When your big data seems too small: accurate inferences beyond the empirical distribution
August 23, 2018 @ 6:00 pm - 8:00 pm PDT
Speaker: Gregory Valiant, Stanford University
Abstract: We discuss several problems related to the general challenge of making accurate inferences about a complex phenomenon, in the regime in which the amount of available data (i.e the sample size) is too small for the empirical distribution of the samples to be an accurate representation of the phenomenon in question. We show that for several fundamental and practically relevant settings, including estimating the covariance structure of a high-dimensional distribution, and learning a population of distributions given few data points from each individual, it is possible to “denoise” the empirical distribution significantly. We will also discuss the problem of estimating the “learnability” of a dataset: given too little labeled data to train an accurate model, we show that it is often possible to estimate the extent to which a good model exists. Framed differently, even in the regime in which there is insufficient data to learn, it is possible to estimate the performance that could be achieved if additional data (drawn from the same data source) were obtained. Our results, while theoretical, have a number of practical applications, and we also discuss some of these applications.

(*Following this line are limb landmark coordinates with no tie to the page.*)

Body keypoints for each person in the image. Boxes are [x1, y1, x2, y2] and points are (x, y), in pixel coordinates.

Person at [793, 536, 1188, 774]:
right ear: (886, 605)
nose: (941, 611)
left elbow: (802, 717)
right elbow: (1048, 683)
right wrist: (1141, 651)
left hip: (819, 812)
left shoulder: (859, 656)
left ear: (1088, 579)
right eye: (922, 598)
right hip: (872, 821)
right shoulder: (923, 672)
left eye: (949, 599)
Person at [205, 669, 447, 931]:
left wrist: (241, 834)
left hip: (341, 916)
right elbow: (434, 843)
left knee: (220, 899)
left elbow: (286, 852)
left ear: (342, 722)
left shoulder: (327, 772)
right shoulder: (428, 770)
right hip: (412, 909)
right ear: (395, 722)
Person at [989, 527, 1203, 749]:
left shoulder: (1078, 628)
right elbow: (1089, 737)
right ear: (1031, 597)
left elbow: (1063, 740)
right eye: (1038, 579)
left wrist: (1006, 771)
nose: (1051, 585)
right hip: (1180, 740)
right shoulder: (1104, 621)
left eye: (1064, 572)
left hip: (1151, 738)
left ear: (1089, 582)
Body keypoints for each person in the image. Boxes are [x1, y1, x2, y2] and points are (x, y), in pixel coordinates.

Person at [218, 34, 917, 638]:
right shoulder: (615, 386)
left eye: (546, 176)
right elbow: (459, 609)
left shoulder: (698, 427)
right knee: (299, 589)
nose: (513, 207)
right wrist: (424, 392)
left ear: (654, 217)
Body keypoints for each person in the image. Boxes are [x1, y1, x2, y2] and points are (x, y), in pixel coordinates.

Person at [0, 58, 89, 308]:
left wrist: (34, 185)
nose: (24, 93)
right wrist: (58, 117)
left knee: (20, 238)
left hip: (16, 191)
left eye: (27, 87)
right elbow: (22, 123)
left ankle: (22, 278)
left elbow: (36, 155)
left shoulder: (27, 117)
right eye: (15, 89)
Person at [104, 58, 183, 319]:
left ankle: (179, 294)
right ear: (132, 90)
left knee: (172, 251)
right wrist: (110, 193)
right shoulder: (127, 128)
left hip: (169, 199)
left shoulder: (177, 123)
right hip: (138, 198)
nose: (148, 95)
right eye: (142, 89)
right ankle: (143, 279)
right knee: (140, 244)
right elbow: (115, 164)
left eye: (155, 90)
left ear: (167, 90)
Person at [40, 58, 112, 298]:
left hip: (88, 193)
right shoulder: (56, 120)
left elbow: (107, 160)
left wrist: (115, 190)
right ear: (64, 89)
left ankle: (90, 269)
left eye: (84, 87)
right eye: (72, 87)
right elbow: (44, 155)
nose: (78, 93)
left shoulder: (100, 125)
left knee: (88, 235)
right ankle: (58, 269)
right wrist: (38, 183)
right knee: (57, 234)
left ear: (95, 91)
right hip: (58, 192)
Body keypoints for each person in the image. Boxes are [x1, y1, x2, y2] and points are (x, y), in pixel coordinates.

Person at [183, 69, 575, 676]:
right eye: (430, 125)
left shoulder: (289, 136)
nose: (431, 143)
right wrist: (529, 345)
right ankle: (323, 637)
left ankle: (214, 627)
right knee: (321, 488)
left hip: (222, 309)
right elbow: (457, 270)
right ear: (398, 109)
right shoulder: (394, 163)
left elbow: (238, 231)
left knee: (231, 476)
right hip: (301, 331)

Biography: Gregory Valiant is an assistant professor of Computer Science at Stanford University. His current research interests span algorithms, statistics, and machine learning, with an emphasis on developing algorithms and information theoretic lower bounds for a variety of fundamental data-centric tasks. Recently, this work has also included questions of how to robustly extract meaningful information from untrusted datasets that might contain a significant fraction of corrupted or arbitrarily biased data points. Prior to joining Stanford, Gregory completed his PhD at UC Berkeley in 2012, and was a postdoctoral researcher at Microsoft Research, New England. He has received several honors, including the ACM Dissertation Award Honorable Mention, NSF Career Award, and Sloan Foundation Fellowship.